Off-grid solar power, while not considered an option among high-intensity electricity consuming rich-country households, does meet the immediate needs of low-income households and small businesses in developing countries. A 40-to-120-watt solar panel is enough for a couple of lights and to charge a cellphone, which can transform lives in rural areas of Bangladesh.
As leaders prepare for the June 20-22 Rio+20 Summit on Sustainable Development, clean energy solutions like this one that deliver electricity to the world’s poor while also opening market opportunities should attract interest not only among donors, but private investors as well. The Bangladesh solar experience may provide a model to help achieve the goals of the Sustainable Energy for All initiative, namely universal access to electricity, double the share of renewable energy in the global mix, and double the rate of improvement of energy efficiency.

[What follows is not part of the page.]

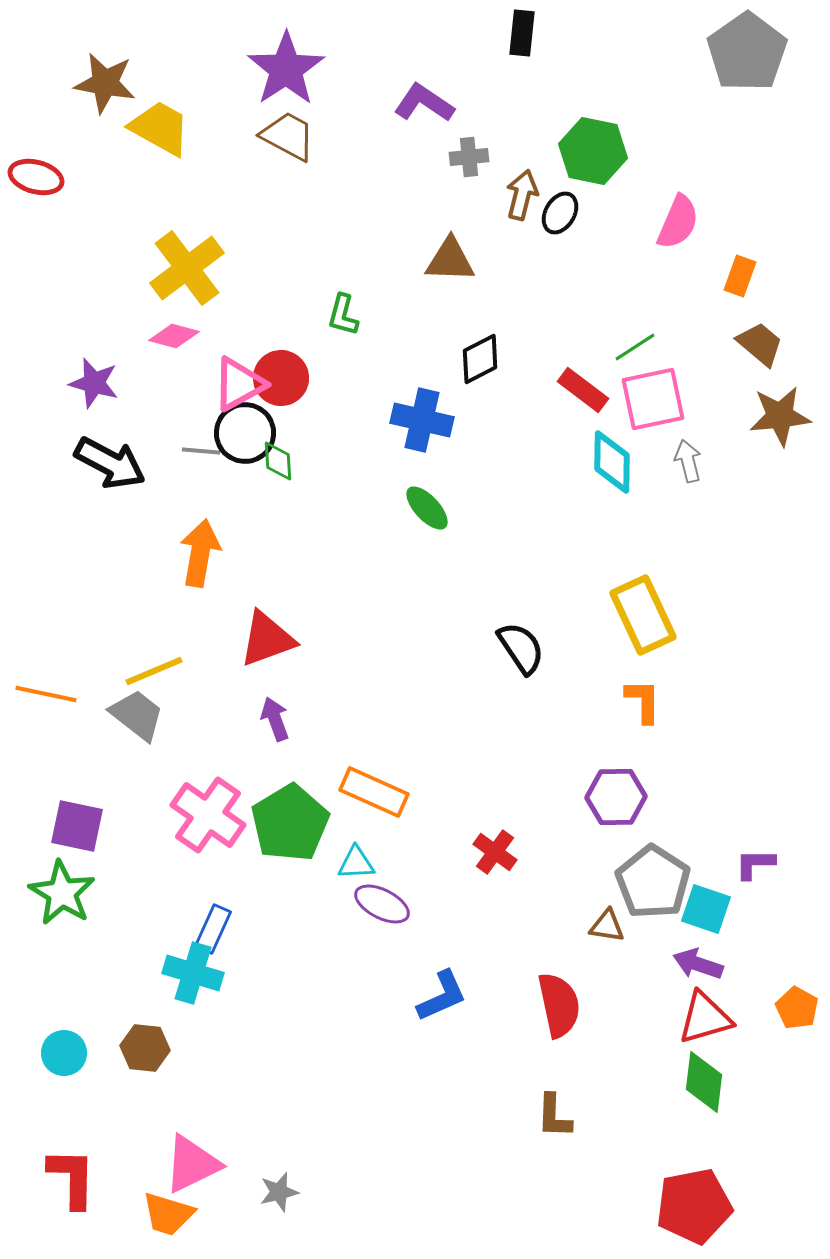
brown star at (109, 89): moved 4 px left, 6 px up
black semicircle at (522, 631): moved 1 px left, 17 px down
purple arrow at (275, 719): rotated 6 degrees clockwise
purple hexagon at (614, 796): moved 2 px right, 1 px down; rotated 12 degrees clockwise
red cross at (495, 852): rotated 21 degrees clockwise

The project is implemented by a partnership between the Bangladesh Infrastructure Development Company (IDCOL) and about 40 non-governmental organizations, including private sector companies and microcredit agencies.
Under the program, NGOs and certified partner organizations procure and install the systems in rural households following standards set by IDCOL. The households pay 10-15% down with the rest financed by a microcredit loan they pay in installments over three to five years. Funds from IDA and other development partners are used to re-finance part of the microcredit extended to the households. Each system also gets a subsidy of $28 (down from the original $90 per system a decade ago).
One beneficiary is Mussarat Farida Begum, who runs a small teahouse in Garjon Bunia Bazaar, a rural community. She bought a solar home system for $457, initially paying $57, and borrowing the rest. She repays the loan in weekly installments with money she earns by keeping her now-lighted chai-shop open after dark. At the same time, her children are able to study at night.
“My business is booming and my family lives much more comfortably with our increased income,” she said. “But most importantly, I now have electricity at home and my children can study at night. They are doing much better at school.” Mussarat Begum is one of several thousand women who have benefited from the positive impact of electricity and lighting in their daily lives.
In addition to IDA support, the solar home systems program in Bangladesh has received financing from the World Bank-managed Carbon Finance Unit, the Global Partnership on Output-Based Aid, and several other donors including the Asian Development Bank, and the German agencies KfW and GiZ. It aims to deliver off-grid solar power to 2.5 million households by 2014, while also promoting mini-grids for rural consumers.
In addition to delivering power to un-served communities, it is helping to reduce carbon emissions from avoided use of kerosene and diesel for lighting. The solar electrification industry and its supply chain in Bangladesh has also helped create, directly and indirectly, a total of about 50,000 jobs.